What to do when a move has nothing listed for failure? In particular I’m thinking of COUNTERSPELL and CALLED SHOT.

9 thoughts on “What to do when a move has nothing listed for failure? In particular I’m thinking of COUNTERSPELL and CALLED SHOT.”

  1. Any time a player rolls a 6-, the GM makes a hard move (see “When to Make a Move” in the GMing chapter of the Dungeon World book). That’s just as true for Counterspell and Called Shot.

    The hard move can be any of the listed moves, and should have an immediate consequence (that’s what differentiates it from a soft move, which might not be all bad or can be prevented).

    Depending on the situation, it might make sense for the hard move to relate directly to the action taken, or not.

    If the Mage performs a Counterspell on a magical spell cast by a powerful rival, it could easily make sense that the rival’s spell has “counterspell defense” and so the GM might use “Turn their move back on them” to make the Counterspell not only fail, but counter one of the Mage’s own existing spells. Or, the GM could use “Separate them,” and say that the Counterspell goes off successfully, but an explosion of magical energy blasts in the ceiling and now rubble has split the party.

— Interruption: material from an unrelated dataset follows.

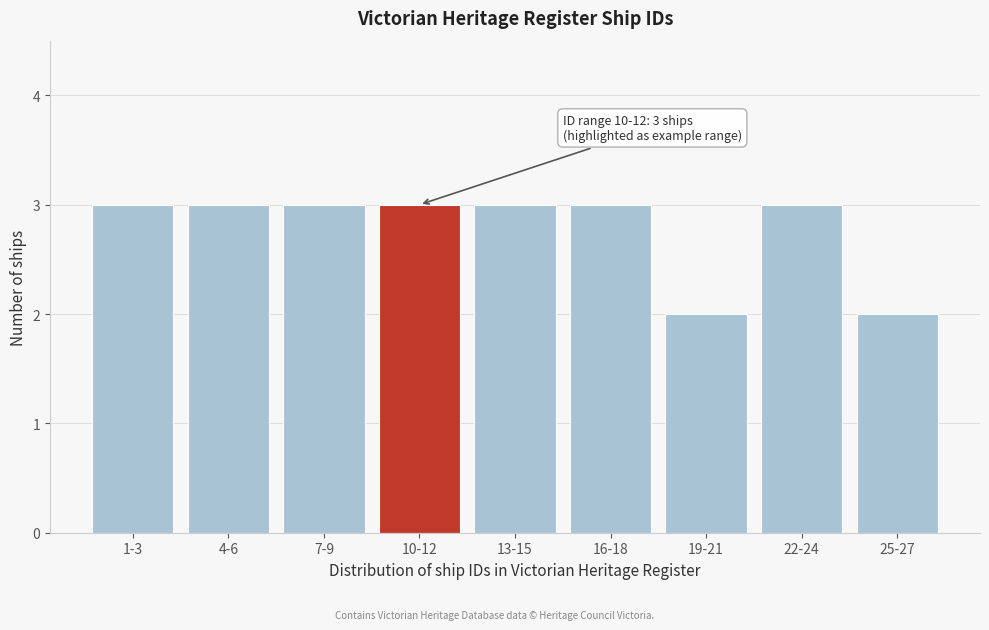

Reading right to left, transcribe all the data shown in this chart.

2	3	2	3	3	3	3	3	3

    Or, it could even go somewhere totally different, and the Counterspell could work or not (up to the GM. If it was the spell of a lowly Goblin shaman, maybe it doesn’t make sense for the Mage to fail. They get the Counterspell off just fine), but a demon in the next room over noticed and has come to investigate, from the GM move “Reveal an unwelcome truth.”

    Make sense?

  2. A good Hard Move is irrevocable and follow through to completion. It doesn’t necessarily have to be immediate, and it doesn’t have to follow from the character’s action: it is a token that you, as MC, spend to advance the fiction on your terms (usually in a problematic way)!

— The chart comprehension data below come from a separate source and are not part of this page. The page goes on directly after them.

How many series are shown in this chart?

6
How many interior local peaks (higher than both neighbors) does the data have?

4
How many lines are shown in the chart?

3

    When someone rolls a miss on Counterspell or what have you, you are within the rules to let them off the hook and instead advance a villain’s dastardly plot elsewhere.

  3. Wow… It just seems so hardcore. If I have my math right, on any given roll the PC has a 5/12 chance of getting punched in the face by the GM with a hard move. But I am still left wondering why some/most moves have prescriptions given for 6- rolls, and some leave it to GM fiat.

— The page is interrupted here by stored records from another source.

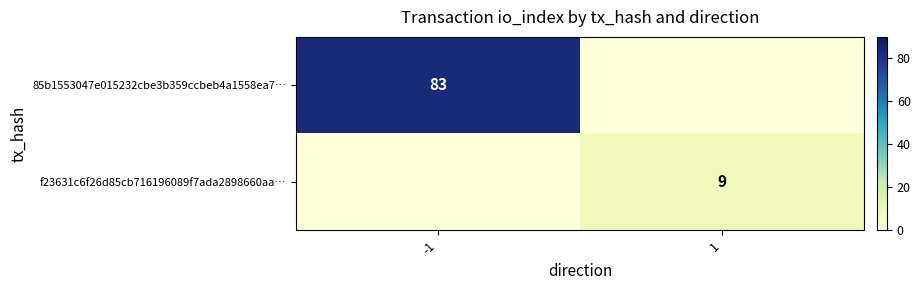

Rank the series by their average value, from highest to lowest.

85b1553047e015232cbe3b359ccbeb4a1558ea7…, f23631c6f26d85cb716196089f7ada2898660aa…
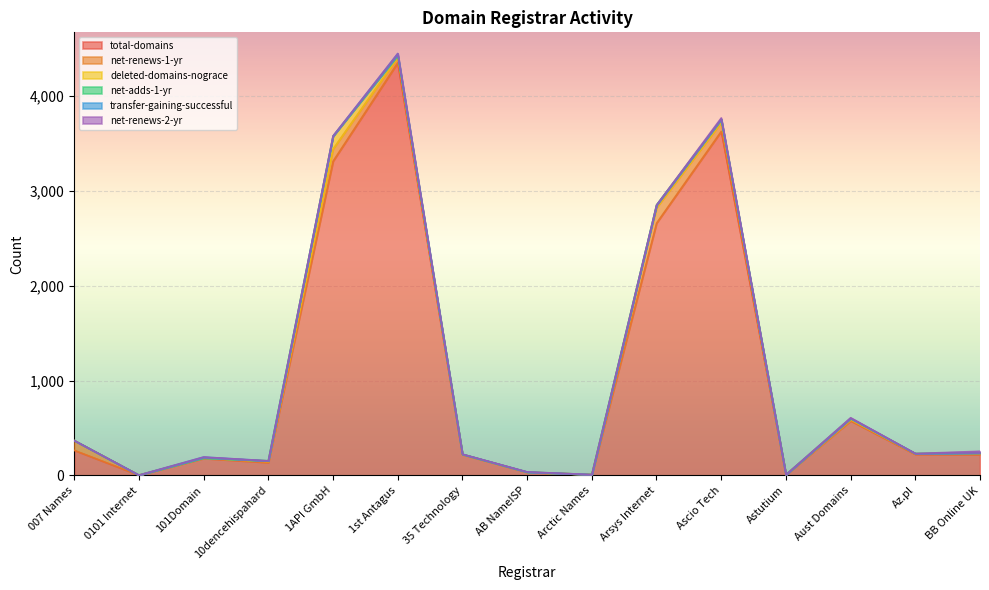

Where is net-adds-1-yr nearest to the value 0?

007 Names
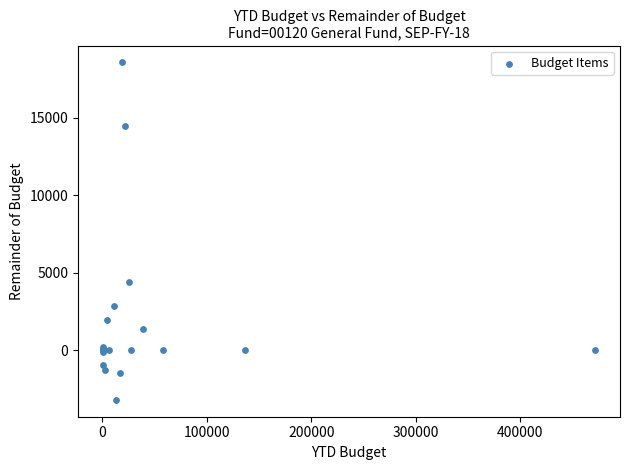

What Y value in the scatter plot is closest to 7694?

4419.9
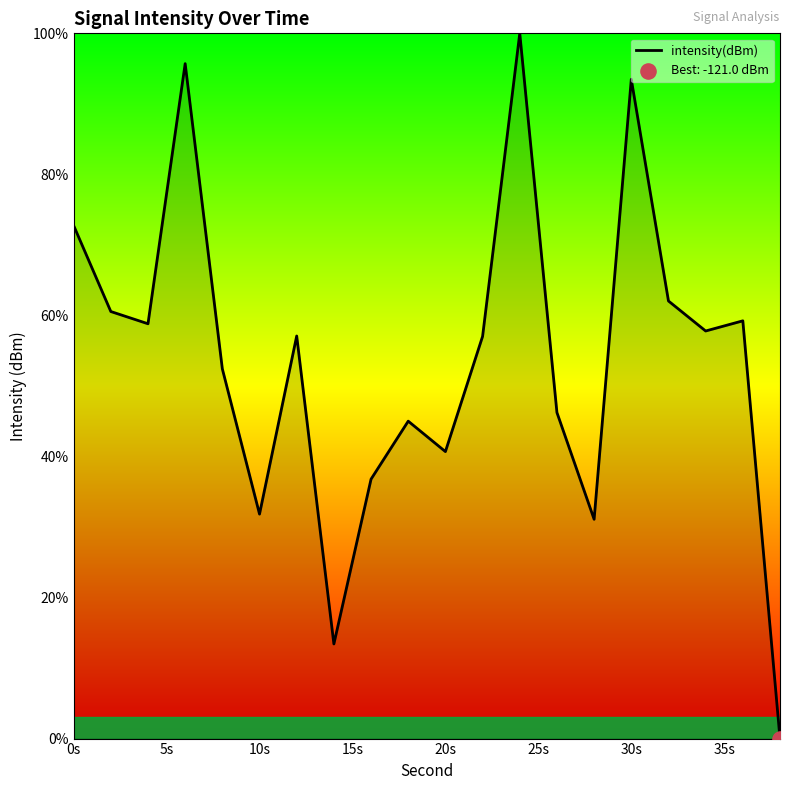

How many lines are shown in the chart?

1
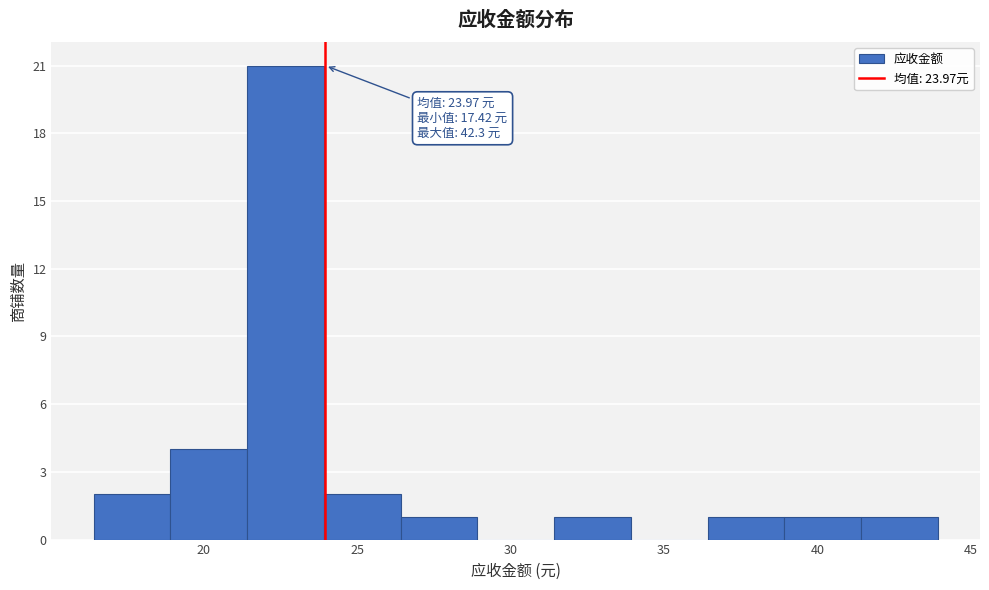

Which range on the x-axis has the tallest bar?

21.5 to 24.0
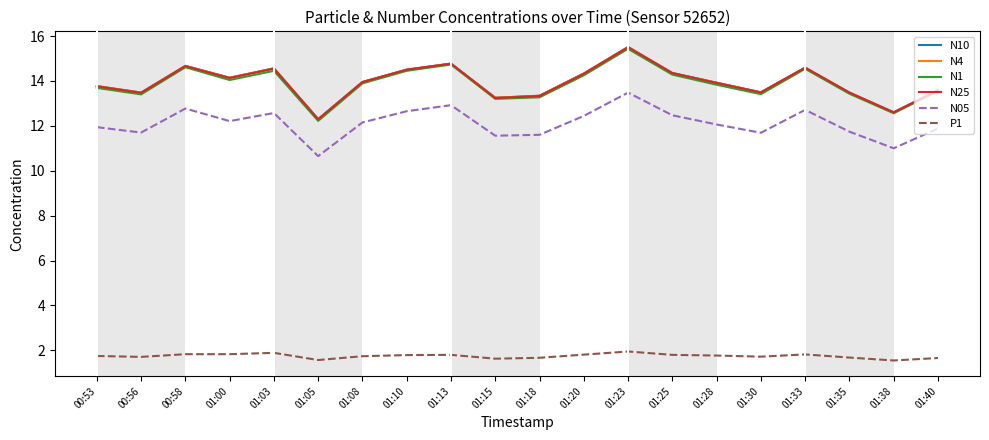

What is the average value of the N25 series?

13.9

  4. There are various reasons. For the Druid’s Shapeshift move, it’s a promise that the Druid gets to change their form no matter what (though that’s just asking for Turn Their Move Back On Them). For the Paladin’s I Am The Law, it’s an extra, but known, risk, to balance out a powerful ability.

    In general, though, remember, it’s different from “getting punched in the face by the GM” like some games. The GM has rules of their own, and among them are “Play to Find Out What Happens” and “Be a Fan of the Player’s Characters.” Whatever face-punching happens, if they are following the rules, adds to the collaborative story.

  5. The most common result of 2d6 is a 7 (16.6% of the time), and you’ll get some kind of success about 58% of the time. However, pretty much everyone will always be rolling a +1 at a minimum – whether from a stat or from discern realities, or similar. The odds are slanted, specifically, so that 7-9s happen more regularly than full hits or misses, I believe.

    And yes! Making a hard move is suppose to be hardcore! This game is about having some actual, concrete stakes whenever the dice come out. Something should always be happening somewhere, and the hard moves hammer that home.

  6. For counterspell I’d assumed something like this:

    GM: The NPC wizard starts casting a spell! What do you do?

    PC wizard: I counterspell. Damn, a six…

    GM: the spell goes off, take damage (or whatever seems appropriate for the npcs spell).

    Called shot is trickier, but remember that the hard move doesn’t always have to be against the archer specifically. Though of course this means that the specific move is very circumstantial. So maybe the orc siezes the gem the pcs where after, or stabs the player the archer was trying to defend with his bow-shot.